Die Bühne als Instrument nutzen
Bevor Moritz Bütler auf die Frage einging, warum auch noch das Theaterspektakel «Drag Queens» hielt er fest: «Dass Männer in Frauenkleider auf der Bühne hat Geschichte und der Stil der Drag Queens ist nicht zwingend aus der Schwulenszene.» Für ihn sei es aber eine Möglichkeit die Schwulenszene sichtbar zu machen und Verständnis zu wecken. Er wolle mit seinen zwei Freunden musikalisch, tänzerisch und in herrlichen Frauenkleidern einen Weg aufzeigen. Es sei das Aufwachen schwul zu sein, das Verdrängen, das Akzeptieren und letztlich sagen wir sind. «Wenn ich <Drag Queens» sein kann, lerne ich weiter zu meinem Leben zu stehen.» Mit einem Lächeln machte er aber darauf aufmerksam, dass die Vorbereitungszeit mit der Herstellung der Kostüme, die sie alle selber nähen, rund sechs Monate und das Make up in allen Details rund vier bis sechs Stunden vor dem Auftritt beansprucht. Er wolle etwas aufzeigen und darstellen, meinte er, aber sei sehr erleichtert, wenn die Kostümlast wieder weg sei. «Es ist mir nicht wohl in den Frauenkleider, alles ist so schwer und unbequem, sind es doch rund 20 Kilogramm Material auf Kopf und Schultern.»

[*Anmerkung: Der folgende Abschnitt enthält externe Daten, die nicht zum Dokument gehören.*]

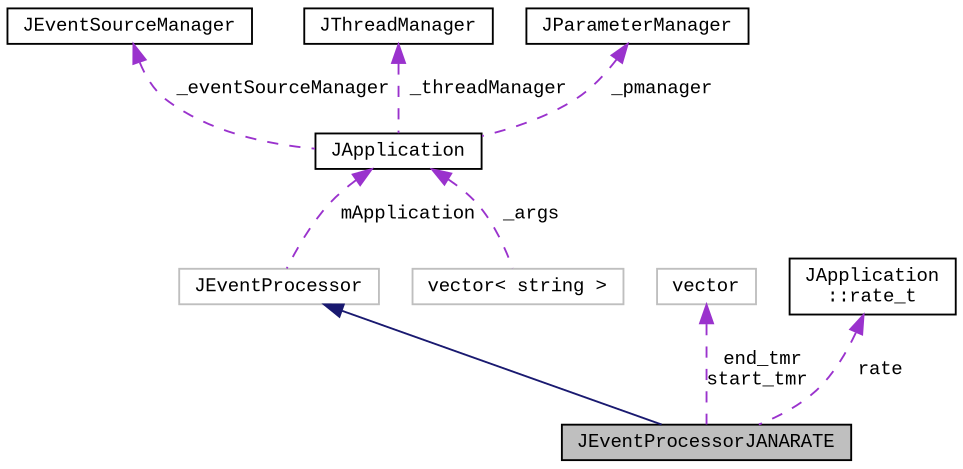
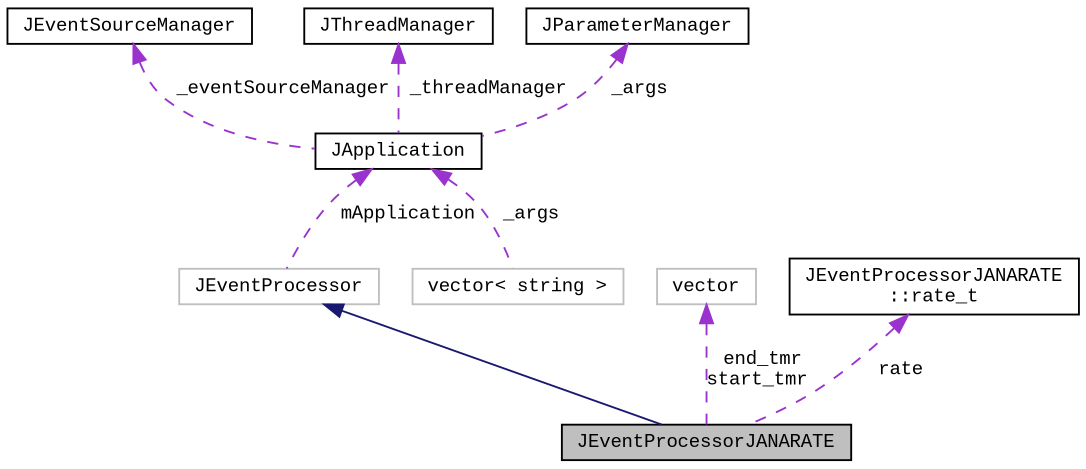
  digraph {
    fontname="Liberation Mono"
    node [color=black fillcolor=white fontname="Liberation Mono" fontsize=10 shape=record style=filled]
    edge [color=darkorchid3 dir=back fontname="Liberation Mono" fontsize=10 labelfontname=Helvetica labelfontsize=10 style=dashed]
    n1 [fillcolor=grey75 fontcolor=black height=0.2 label=JEventProcessorJANARATE width=0.4]
    n2 [color=grey75 height=0.2 label=JEventProcessor width=0.4]
    n3 [height=0.2 label=JApplication width=0.4]
    n4 [color=grey75 height=0.2 label="vector\< string \>" width=0.4]
    n5 [height=0.2 label=JEventSourceManager width=0.4]
    n6 [height=0.2 label=JThreadManager width=0.4]
    n7 [height=0.2 label=JParameterManager width=0.4]
    n8 [color=grey75 height=0.2 label=vector width=0.4]
-   n9 [height=0.2 label="JApplication\l::rate_t" width=0.4]
+   n9 [height=0.2 label="JEventProcessorJANARATE\l::rate_t" width=0.4]
    n2 -> n1 [color=midnightblue style=solid]
    n3 -> n2 [label=" mApplication"]
    n3 -> n4 [label=" _args"]
    n5 -> n3 [label=" _eventSourceManager"]
    n6 -> n3 [label=" _threadManager"]
-   n7 -> n3 [label=" _pmanager"]
+   n7 -> n3 [label=" _args"]
    n8 -> n1 [label=" end_tmr\nstart_tmr"]
    n9 -> n1 [label=" rate"]
  }
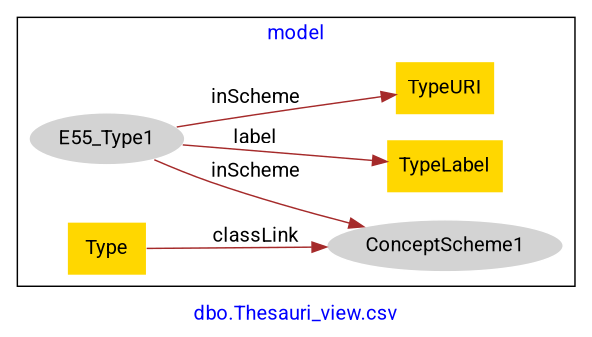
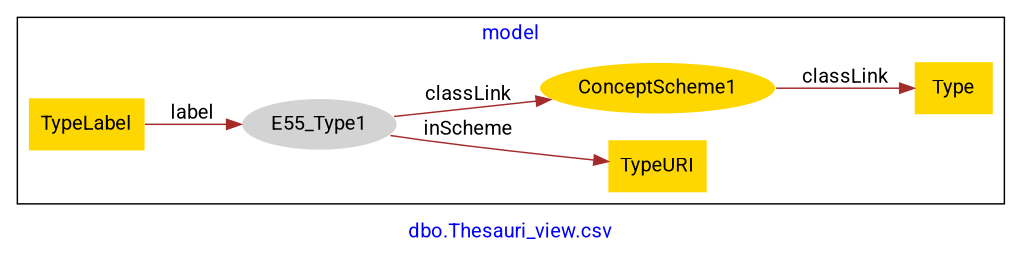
  digraph {
    fontcolor=blue
    fontname=Roboto
    label="dbo.Thesauri_view.csv"
    rankdir=LR
    remincross=true
    node [fillcolor=gold fontname=Roboto style=filled shape=plaintext]
    edge [color=brown fontcolor=black fontname=Roboto]
    n1 [color=white fillcolor=lightgray label=E55_Type1 shape=""]
    n2 [label=TypeURI]
    n3 [label=TypeLabel]
-   n4 [color=white fillcolor=lightgray label=ConceptScheme1 shape=""]
+   n4 [color=white label=ConceptScheme1 shape=""]
    n5 [label=Type]
    subgraph cluster_1 {
      label=model
      n1
      n2
      n3
      n4
      n5
    }
    n1 -> n2 [label=inScheme]
-   n1 -> n3 [label=label]
-   n1 -> n4 [label=inScheme]
-   n5 -> n4 [label=classLink]
+   n3 -> n1 [label=label]
+   n1 -> n4 [label=classLink]
+   n4 -> n5 [label=classLink]
  }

Am Abend war Moritz Bütler dann als Miss Moe Tivation gemeinsam mit Vio la Cornuta auf der Bühne des Kellertheaters Bremgarten zu erleben und die Show und ihre Geschichte begeisterte das Publikum – durchmischt mit Menschen aus allen Generationen. Es ist Moritz Bütler und seinen Freunden zu wünschen, dass ihre Bemühungen für mehr Transparenz nicht im Kellertheater liegen geblieben sind.